Way back in 1970, one of the most important UFO-themed books ever published was unleashed upon the world. Its title: Operation Trojan Horse. Its author was John Keel, perhaps most noted for his later classic, The Mothman Prophecies. Like all of Keel's book's, Operation Trojan Horse polarized (and continues to polarize) readers into two definitive camps: (a) those who believed that Keel was onto something that got very close to what lies at the heart of the UFO puzzle; and (b) those who believed that the words Keel wrote bordered upon ufological heresy.

operation-trojan-horseThe latter group was comprised of those souls whose mindset was wholly dominated by the theory (and, yes, a theory is all it is) that UFOs have extraterrestrial origins. For many of them, Keel's attempts to rewrite ufological history and lore were downright outrageous and dangerous. Those with far more refreshingly open minds, and ones not tainted by the "I want to believe" factor, gave the man the fair hearing he deserved. So, why am I mentioning all this – and a 43-year-old book – today?
□ □ □ □
*Written problem 1*
Report how many lines of the records contain the word "longitude", giving the number alone.
The text and the records are unrelated to each other.

*Records for the exercise*
□ □ □ □
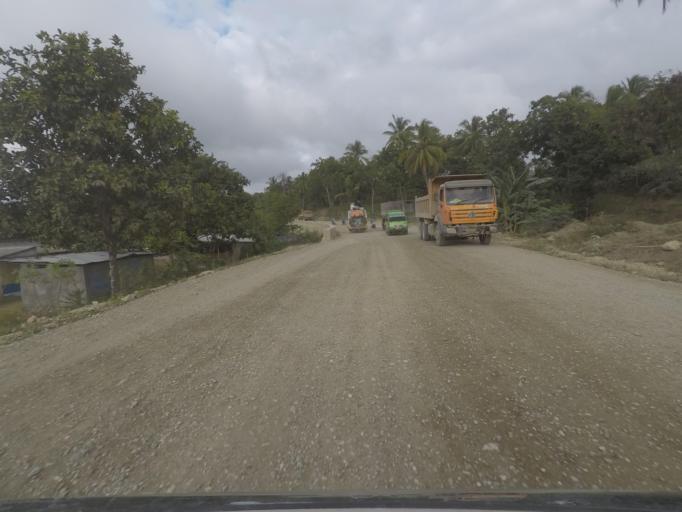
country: TL
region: Baucau
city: Baucau
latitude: -8.5136
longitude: 126.4409
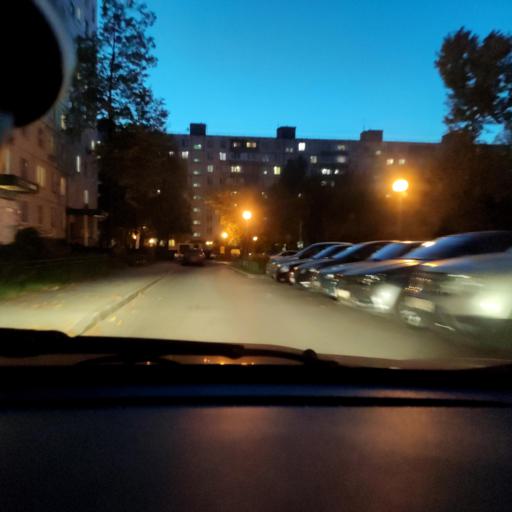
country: RU
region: Samara
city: Tol'yatti
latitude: 53.5082
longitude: 49.2805
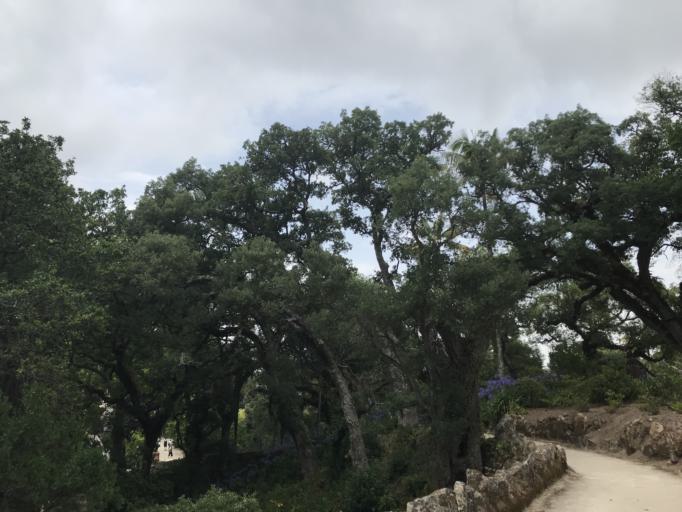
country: PT
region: Lisbon
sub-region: Sintra
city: Colares
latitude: 38.7927
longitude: -9.4199
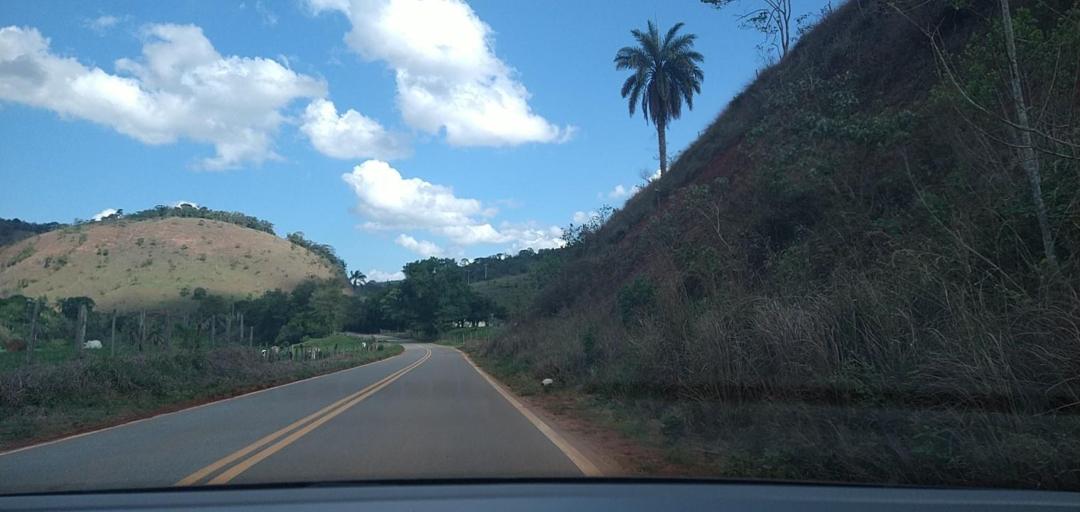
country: BR
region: Minas Gerais
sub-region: Rio Piracicaba
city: Rio Piracicaba
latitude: -19.9922
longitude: -43.1176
□ □ □ □
*Written problem 2*
Decide whether each statement agrees with the Operation Trojan Horse text, answering yes or no and quoting the deciding words: (a) the book first appeared in 1970; (b) the writer treats the extraterrestrial origin of UFOs as established fact; (c) John Keel is best known for Operation Trojan Horse.

*Exercise answer 1*
4

*Exercise answer 2*
(a) Yes: "Way back in 1970, one of the most important UFO-themed books ever published was unleashed upon the world."
(b) No: "(and, yes, a theory is all it is)"
(c) No: "perhaps most noted for his later classic, The Mothman Prophecies."